La sublime St.Bernardus Abt 12 possède quelques subtiles notes de raisins noirs bien juteux...

Nous aimerions d'ailleurs voir quelques brasseurs se mouiller quant aux méthodes employées afin d'enrayer, ou du moins de doser, le grain vert, l'astringence et/ou le jus de raisin produit par l'orge québécois... ou le malt Frontenac. Merci, entre autres, à Benoit Mercier du Benelux, Francis Foley d'À La Fût, René Huard de Brasseurs Illimités, Alexandre Bernard du Bilboquet et Alex Ganivet-Boileau des Trois Mousquetaires pour leur contribution professionnelle constructive à ce débat. C'est en discutant de vos expériences que nous allons pouvoir parler, un jour, des malts d'orge québécois sans avoir peur d'offusquer qui que ce soit. Et c'est aussi en jasant tous ensembles, donc avec nous humbles dégustateurs,  que le monde de la bière québécois se munira d'outils pour mieux communiquer et croître.

3 commentaires:

Jasmin a dit…

Tous connaissent l’importance de l’eau dans le brassage. Le profil d’une eau affecte le résultat sur la bière fini.

Est-ce qu’il y a quelqu’un qui a penser à l’influance de l’eau sur le maltage ? Montréal, Thetford Mines, Cabano et les Iles-de-la-Madeleine ont des profils d’eau très différents.

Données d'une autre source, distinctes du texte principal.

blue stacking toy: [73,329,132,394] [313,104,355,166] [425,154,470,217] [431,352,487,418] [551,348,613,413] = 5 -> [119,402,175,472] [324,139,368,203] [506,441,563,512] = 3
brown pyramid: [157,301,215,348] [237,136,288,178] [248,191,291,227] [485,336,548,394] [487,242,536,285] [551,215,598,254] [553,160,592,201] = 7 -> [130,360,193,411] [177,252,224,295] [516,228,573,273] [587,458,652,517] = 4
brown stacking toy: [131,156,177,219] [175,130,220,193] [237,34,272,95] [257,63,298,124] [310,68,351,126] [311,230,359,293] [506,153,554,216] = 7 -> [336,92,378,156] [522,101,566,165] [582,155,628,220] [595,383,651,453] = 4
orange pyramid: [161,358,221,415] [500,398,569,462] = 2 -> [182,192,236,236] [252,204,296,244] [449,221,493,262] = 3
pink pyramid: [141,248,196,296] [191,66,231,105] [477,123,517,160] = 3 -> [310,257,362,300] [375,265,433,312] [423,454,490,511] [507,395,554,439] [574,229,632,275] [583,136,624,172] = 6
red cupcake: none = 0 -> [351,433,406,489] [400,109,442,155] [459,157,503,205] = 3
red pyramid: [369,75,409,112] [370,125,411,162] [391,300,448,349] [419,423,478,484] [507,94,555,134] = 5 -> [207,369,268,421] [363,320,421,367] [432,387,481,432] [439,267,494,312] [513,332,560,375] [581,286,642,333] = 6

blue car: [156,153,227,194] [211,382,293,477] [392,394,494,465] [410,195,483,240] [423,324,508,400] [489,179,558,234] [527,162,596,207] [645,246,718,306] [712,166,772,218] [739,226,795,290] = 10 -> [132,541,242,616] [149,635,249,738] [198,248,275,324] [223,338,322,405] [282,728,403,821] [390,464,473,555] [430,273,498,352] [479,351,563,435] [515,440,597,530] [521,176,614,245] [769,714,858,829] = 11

Une hypothèse à vérifier, scientifiques à vos laboratoires...

Goldorak a dit…

Maudit bon point Jasmin. Le maltage a aussi besoin d'une quantité appréciable d'eau, et des profils différents peuvent avoir une influence sur le goût. Ca pourrait expliquer la différence entre le malt Frontenac et celui de Canada Maltage...

Éric Michaud a dit…

Effectivement. Dans le nord de l'Angleterre, plusieurs brasseries basent leur eau sur la qualité de l'eau de Burton upon Trent. Ils utilisent donc de l'eau distillée à laquelle ils rajoutent des minéraux pour arriver à ce standard. C'est une pratique un peu douteuse à mon avis mais le marché de l'Angleterre est bien différent de ce que l'on trouve au Québec.